### Problems to solve
1. In the episode description, reproduce the passage starting with "It’s a disciplined, three-year" and going on through "around the world.".
2. Answer these questions using the episode description:
(a) How many long-term care residents and staff have died due to the COVID pandemic?
(b) What does the name The EINSTEIN Option stand for?
(c) How many years does the approach to transforming the long-term care residential sector take?

### Reading text
==*==

Episode description:
For the past several years, nursing homes have come under intense public scrutiny, as more than 200,000 long-term care residents and staff have died due to the COVID pandemic. Healthcare officials, advocates, policy makers and watchdog groups have called for a list of fixes to the industry, such as increased staffing levels, higher pay for nursing home workers, and changes in protocols and safety procedures. But some advocates have been fighting for much bigger changes—a dramatic transformation of the way we deliver long-term residential care.
In today’s episode, we talk with Anne Montgomery, a noted policy consultant who has worked for improved access to affordable long-term care services. For more than two decades, Anne has worked on many initiatives as an analyst and policy advisor for government entities and nonprofit organizations, including the U.S. Senate Special Committee on Aging, the Alliance for Health Reform, the U.S. Government Accountability Office and the Altarum Institute.
She has wide-ranging experience in developing and evaluating research initiatives, and in designing intersectional projects focused on aging, community issues and long-term care, Medicaid, Medicare, Social Security and family caregiver supports.
Anne is currently working on a ground-breaking national demonstration project to reinvent nursing homes, a proposal known as The EINSTEIN Option (Evaluating Innovation in Nursing Home Systems to End Institutionalization).
It’s a disciplined, three-year approach to transforming the long-term care residential sector, from redesigning institutional-style nursing homes as smaller homes or cottages, to rethinking how services are delivered in a continuum of care model. And Anne continues to speak out about aging and ageism issues issues—what they mean for economies and social cohesion around the world.

==*==

### Record extracts

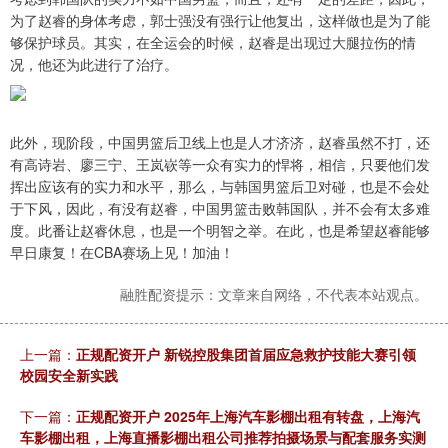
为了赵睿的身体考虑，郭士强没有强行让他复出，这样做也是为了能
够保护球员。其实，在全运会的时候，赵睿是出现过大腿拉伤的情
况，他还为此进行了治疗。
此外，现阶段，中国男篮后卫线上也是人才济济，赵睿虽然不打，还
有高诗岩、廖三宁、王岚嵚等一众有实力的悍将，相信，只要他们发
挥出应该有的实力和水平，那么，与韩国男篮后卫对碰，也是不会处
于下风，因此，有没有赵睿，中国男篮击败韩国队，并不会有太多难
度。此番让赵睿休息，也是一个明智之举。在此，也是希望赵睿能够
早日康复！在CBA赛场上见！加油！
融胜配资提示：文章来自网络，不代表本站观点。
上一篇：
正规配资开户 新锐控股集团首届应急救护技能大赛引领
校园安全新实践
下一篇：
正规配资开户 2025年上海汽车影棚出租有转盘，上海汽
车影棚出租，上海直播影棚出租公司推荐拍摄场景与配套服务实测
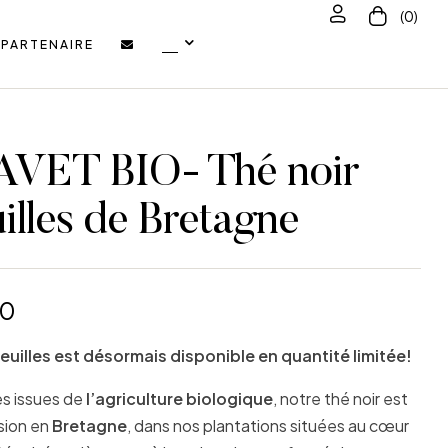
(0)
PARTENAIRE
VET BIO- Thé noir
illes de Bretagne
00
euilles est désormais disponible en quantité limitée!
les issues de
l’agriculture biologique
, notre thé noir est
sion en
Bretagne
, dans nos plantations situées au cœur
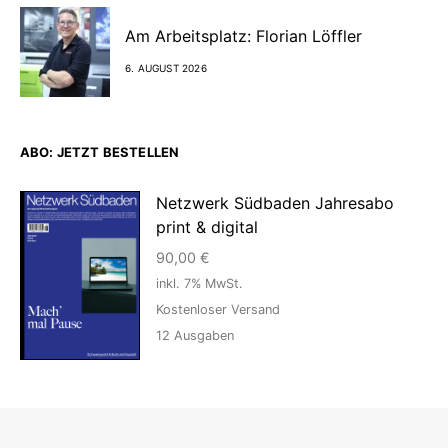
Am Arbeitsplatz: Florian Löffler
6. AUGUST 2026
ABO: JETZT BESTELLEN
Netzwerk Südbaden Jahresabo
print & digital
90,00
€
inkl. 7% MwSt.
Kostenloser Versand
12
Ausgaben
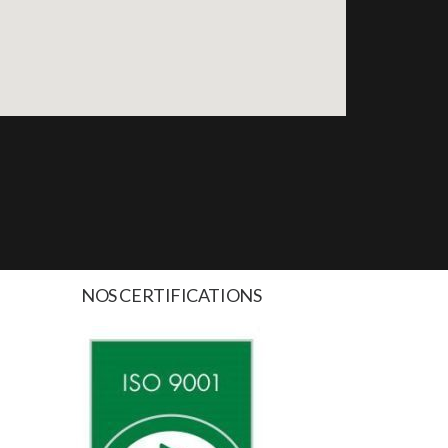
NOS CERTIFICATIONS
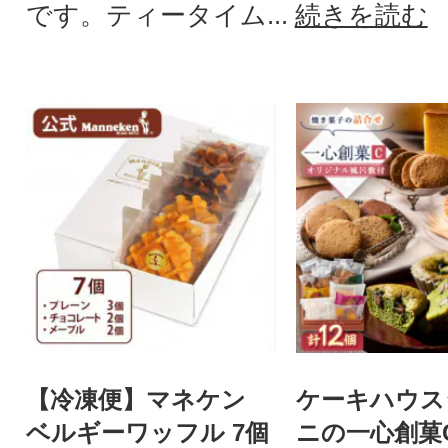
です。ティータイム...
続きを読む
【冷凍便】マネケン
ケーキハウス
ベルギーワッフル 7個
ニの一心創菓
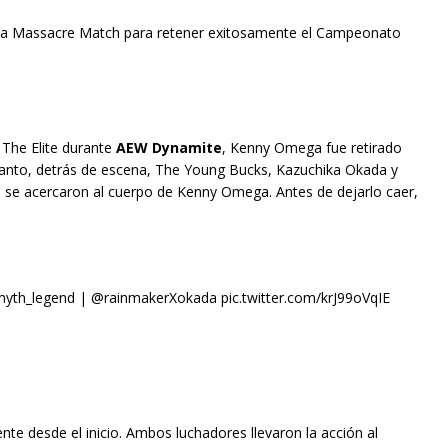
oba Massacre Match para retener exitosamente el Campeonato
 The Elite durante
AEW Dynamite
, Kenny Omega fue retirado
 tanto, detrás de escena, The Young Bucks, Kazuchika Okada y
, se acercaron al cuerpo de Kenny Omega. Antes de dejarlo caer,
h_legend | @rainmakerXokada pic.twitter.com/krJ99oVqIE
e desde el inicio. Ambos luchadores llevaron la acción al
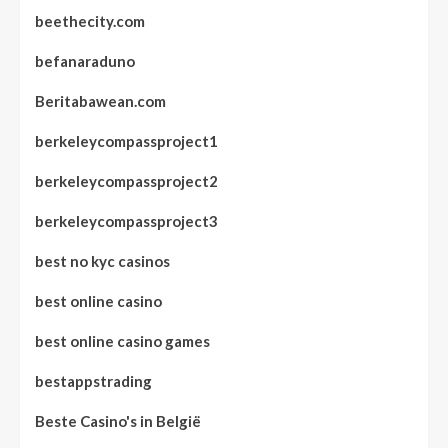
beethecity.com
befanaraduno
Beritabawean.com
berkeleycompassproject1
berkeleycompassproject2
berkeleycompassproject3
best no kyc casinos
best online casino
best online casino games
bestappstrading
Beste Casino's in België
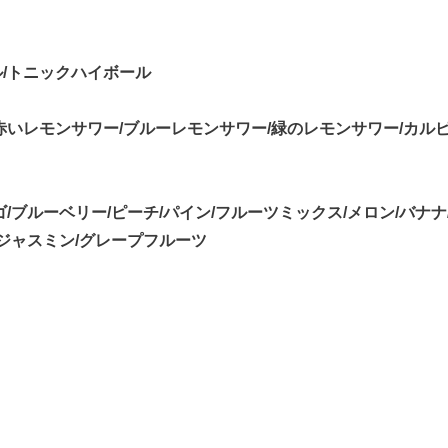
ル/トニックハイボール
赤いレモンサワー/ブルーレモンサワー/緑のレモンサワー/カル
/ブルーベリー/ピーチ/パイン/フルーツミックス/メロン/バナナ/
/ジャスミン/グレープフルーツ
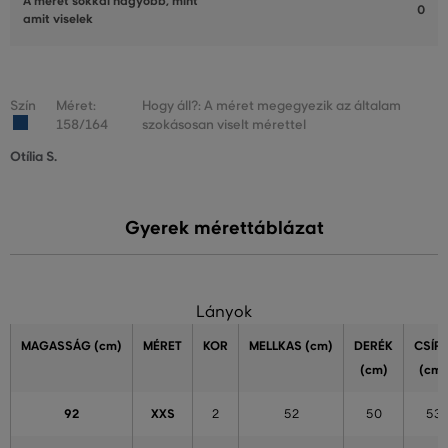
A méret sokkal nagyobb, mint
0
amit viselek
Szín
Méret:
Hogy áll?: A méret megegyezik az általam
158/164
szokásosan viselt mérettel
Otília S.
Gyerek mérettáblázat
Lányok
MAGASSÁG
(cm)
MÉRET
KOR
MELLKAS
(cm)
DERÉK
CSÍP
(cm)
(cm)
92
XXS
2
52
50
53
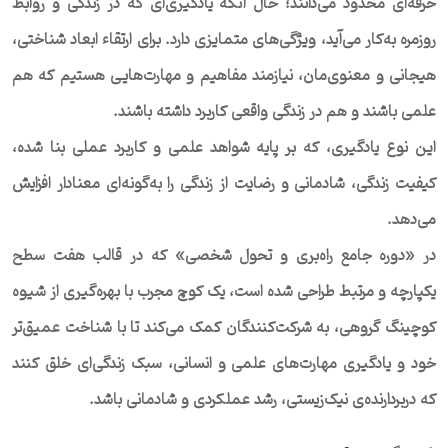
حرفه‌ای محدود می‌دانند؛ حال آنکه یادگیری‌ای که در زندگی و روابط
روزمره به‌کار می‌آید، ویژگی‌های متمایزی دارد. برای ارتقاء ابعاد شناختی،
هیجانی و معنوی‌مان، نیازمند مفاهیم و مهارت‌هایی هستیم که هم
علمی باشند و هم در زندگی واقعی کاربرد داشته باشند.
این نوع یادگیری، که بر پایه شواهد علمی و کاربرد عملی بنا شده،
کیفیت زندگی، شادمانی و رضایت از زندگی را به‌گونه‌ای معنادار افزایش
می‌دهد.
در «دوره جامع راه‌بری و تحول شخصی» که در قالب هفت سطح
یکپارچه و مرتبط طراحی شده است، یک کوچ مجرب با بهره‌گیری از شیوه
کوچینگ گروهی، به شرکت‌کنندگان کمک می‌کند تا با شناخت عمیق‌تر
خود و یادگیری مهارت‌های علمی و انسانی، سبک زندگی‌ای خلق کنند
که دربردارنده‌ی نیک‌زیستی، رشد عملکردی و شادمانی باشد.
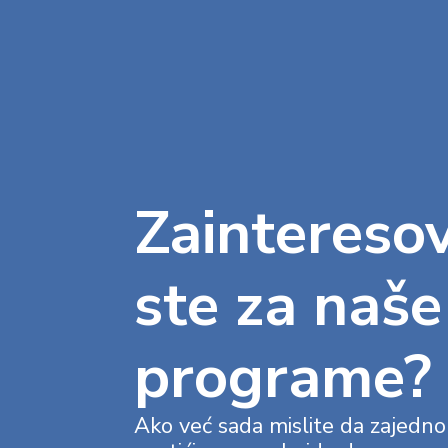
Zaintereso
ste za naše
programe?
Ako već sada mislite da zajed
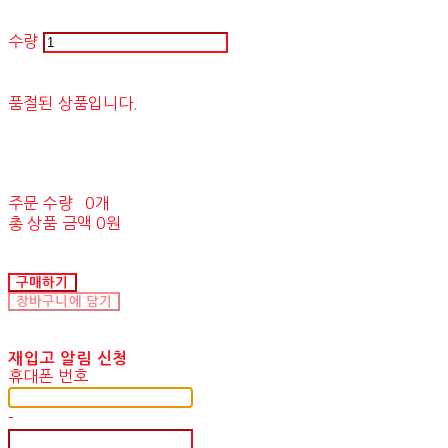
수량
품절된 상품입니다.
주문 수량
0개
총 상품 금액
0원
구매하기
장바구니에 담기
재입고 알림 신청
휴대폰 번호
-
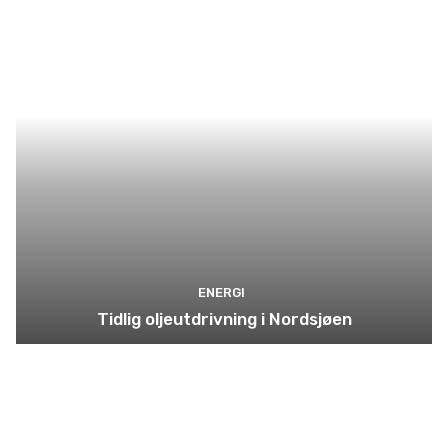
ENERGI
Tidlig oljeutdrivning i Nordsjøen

==*==

### Answers by task
1.
It’s a disciplined, three-year approach to transforming the long-term care residential sector, from redesigning institutional-style nursing homes as smaller homes or cottages, to rethinking how services are delivered in a continuum of care model. And Anne continues to speak out about aging and ageism issues issues—what they mean for economies and social cohesion around the world.

2.
(a) More than 200,000
(b) Evaluating Innovation in Nursing Home Systems to End Institutionalization
(c) Three years